Qui a dit que Faure Gnassingbé et sa minorité pilleuse ne pensent qu’à eux-mêmes et sont incapables de créer la prospérité et le bonheur des Togolais ? Ils viennent de démontrer aux yeux du monde que le bien-être des populations demeure leur préoccupation majeure. Ils ont toujours rendu les Togolais heureux et viennent de faire à nouveau étalage de leur magnanimité légendaire à l’endroit des populations de Vo en leur offrant deux ambulances médicalisées flambant neuves pour « une prise en charge rapide des femmes enceintes et des malades du milieu ». C’était à l’occasion de la fête traditionnelle Adzinukuzan célébrée le week-end dernier dans la préfecture.

Comment Faure et sa minorité peuvent-ils encore rendre les Togolais plus heureux ? Le reste relève de la pure méchanceté, de la haine morbide, de la jalousie maladive. Même si tu n’aimes pas le lièvre, il faut reconnaître qu’il court plus vite que toi. Bon assez de bavardages !

Deux petits tricycles qui ne peuvent pas résister au moindre vent, -double ou triple risque pour les femmes enceintes et les malades à cause des pistes rurales cabossées sur lesquelles ces engins devraient rouler- c’est le joli cadeau que le gouvernement togolais, sous la houlette de la dame à tout faire, ministre du Développement à la base, de l’Artisanat, de la Jeunesse et de l’Emploi des Jeunes, Directrice de cabinet de la Présidence de la République, incubatrice d’une multitude de projets et programmes improductifs, Victoire Simedeho Marie-Noëlle Dzidudu Tomegah Dogbé, a offert à la ville de Vogan d’où elle est issue. C’était samedi dernier.

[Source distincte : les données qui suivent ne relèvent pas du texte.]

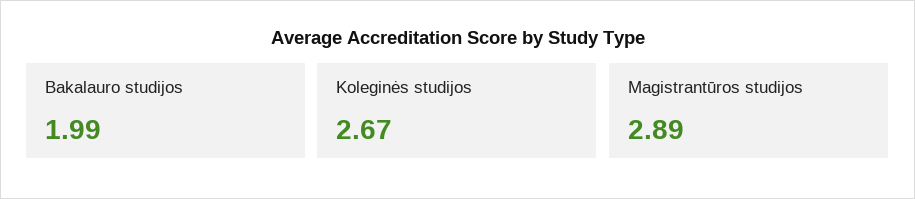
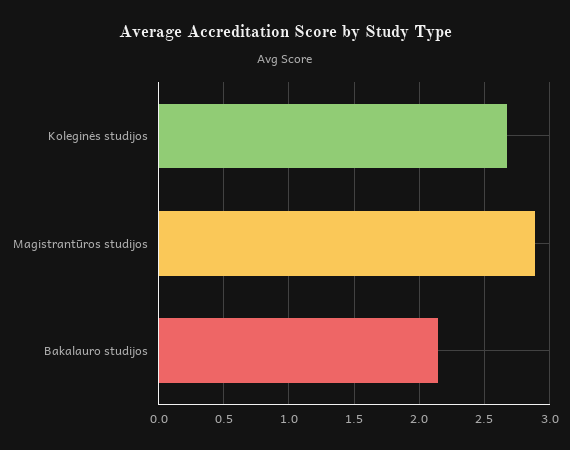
  {
-   "Bakalauro studijos": 1.99,
+   "Bakalauro studijos": 2.15,
    "Koleginės studijos": 2.67,
    "Magistrantūros studijos": 2.89
  }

Membre à part entière de la minorité pilleuse, la « 2X5 »est considérée dans certains milieux comme étant extrêmement riche. Elle fait partie des nouveaux-riches créés de toutes pièces par le régime cinquantenaire et formant avec lui une clepto-oligarchie institutionnalisée. On lui prête une immense fortune qu’elle se serait bâtie depuis qu’elle a débarqué en 2008 au pays des merveilles où on amasse des fonds comme on ramasse des mangues dans une forêt, sans avoir de compte à rendre à personne.

Malgré tout, elle n’a pu offrir aux siens que ces trottinettes à risque présentées comme des ambulances, pendant que certains se font évacuer par hélicoptère. Indignation, colère, le don est considéré comme une insulte à l’endroit des populations de Vo. Au point que certains artistes natifs du milieu ont lancé un appel à leurs confrères et à la diaspora à se joindre à eux pour un concert aux fins de mobiliser des fonds pour doter la ville d’une ambulance digne de ce nom.